Pero lo que me resulta verdaderamente inquietante es cómo hemos normalizado este tipo de invasiones. Nos parece mal -con razón- que una cámara de seguridad nos grabe en la calle sin permiso. Nos escandaliza que alguien publique en redes una conversación privada, o que nos graben en un ascensor. Y, sin embargo, aceptamos sin demasiada resistencia que una pantalla nos enfoque en un momento de ocio, sin pedirnos permiso, y nos convierta en parte del espectáculo. Y todo porque la privacidad ha dejado de ser un derecho para convertirse en una rareza: todo puede ser grabado, todo puede compartirse. Cualquiera puede ser expuesto ante miles o millones de ojos, en cuestión de segundos, sin contexto, sin defensa posible. Hoy, una persona puede estar desayunando en un bar y, sin saberlo, ser grabada mientras cuenta algo personal, íntimo o comprometido y ese vídeo puede acabar en TikTroll, compartido por alguien con ganas de hacer humor o de denunciar lo que ha escuchado. ¿Y después? Después vendrán los comentarios, los juicios, las conclusiones y, sobre todo, las consecuencias.

Lo que está en juego aquí no es solo el respeto a la privacidad, sino el sentido mismo de la intimidad. Hemos convertido la vida de los demás en un producto. El dolor ajeno es contenido; el fallo, el tropiezo, el desliz, se convierte en espectáculo. No nos interesa la verdad, ni las circunstancias. Nos interesa el impacto, la viralidad, la emoción rápida. Queremos reírnos, indignarnos, compadecernos... pero siempre desde la distancia, sin pensar que mañana podríamos ser nosotros los protagonistas de ese linchamiento. Nos hemos acostumbrado a mirar sin preguntar si tenemos derecho a hacerlo. A opinar sin saber. A condenar sin conocer. La tecnología ha hecho que cualquiera pueda ser juez, jurado y verdugo con solo pulsar «compartir». Y si bien es cierto que todos vivimos en sociedad, eso no debería implicar que todo aspecto de nuestra existencia sea materia pública. Creo que hay algo profundamente perverso en la idea de que, por asistir a un concierto o caminar por la calle, renunciamos automáticamente a nuestra privacidad. No hemos firmado ningún contrato que nos obligue a ser personajes públicos -y, ojo, habrá quien esté encantado-, pero el sistema mediático y social, ahora en manos de todos, nos convierte en monigotes a la mínima oportunidad.

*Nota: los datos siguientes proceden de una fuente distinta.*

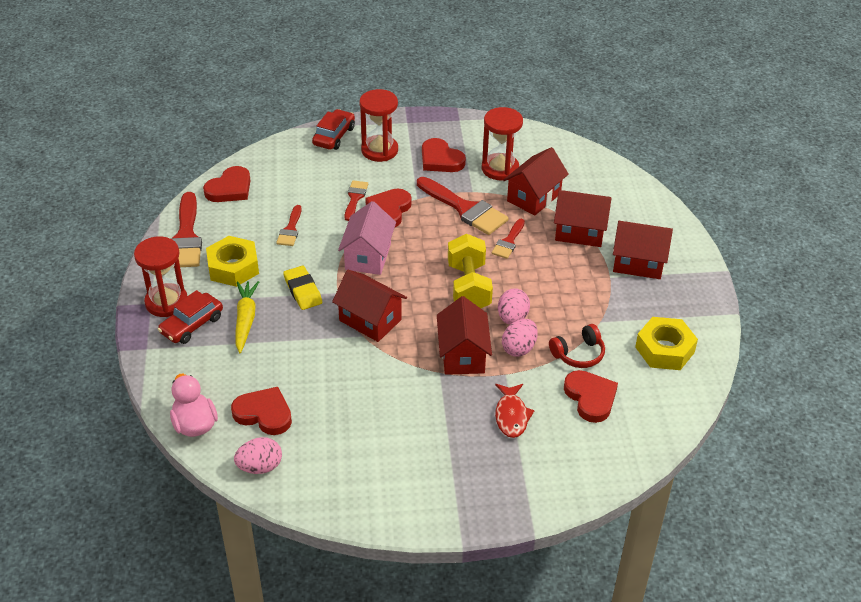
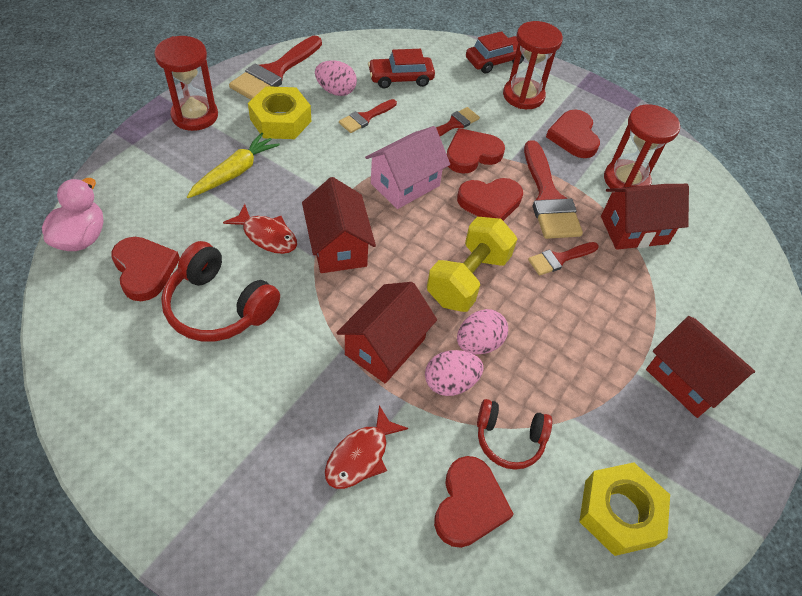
camera: 35 degrees right, 10 degrees up
(192, 325) = (189, 147): red car -> red car (400, 78)
(230, 188) = (356, 54): red heart -> red heart (490, 202)
(260, 467) = (78, 319): pink egg -> pink egg (336, 91)
(303, 291) = (312, 178): yellow eraser -> none
(317, 343) = (267, 236): none -> red fish
(339, 400) = (219, 306): none -> red headphones
(580, 232) = (649, 299): red house -> none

El caso de esta pareja no debería hacernos reír; al contrario, debería alarmarnos, porque ellos han sido víctimas de una exposición no consentida, sí, pero también de nuestra pasividad, de nuestro silencio, de nuestro entusiasmo ante el escándalo ajeno. Hemos aplaudido, compartido, comentado. Les hemos juzgado, sin conocerlos, sin importar las consecuencias. Les hemos destruido simbólicamente con una sonrisa. Y tal vez sea hora de cuestionar este modelo. Tal vez haya que empezar a decir basta: basta de cámaras que invaden; basta de convertir lo privado en tema del momento; basta de consumir la vida de los otros como si fuera una serie. Cada uno de esos «momentos virales» tiene detrás una persona real y, con frecuencia, un daño real, sobre todo cuando los protagonistas son involuntarios. En una sociedad que presume de libertad y respeto, quizá deberíamos defender con más fuerza el derecho a no ser grabados sin querer, el derecho a no aparecer en una pantalla gigante y que esta a su vez pueda ser grabada y compartida, el derecho a equivocarnos sin que el mundo entero nos lo recuerde para siempre. El derecho, en definitiva, a que nuestra vida siga siendo nuestra.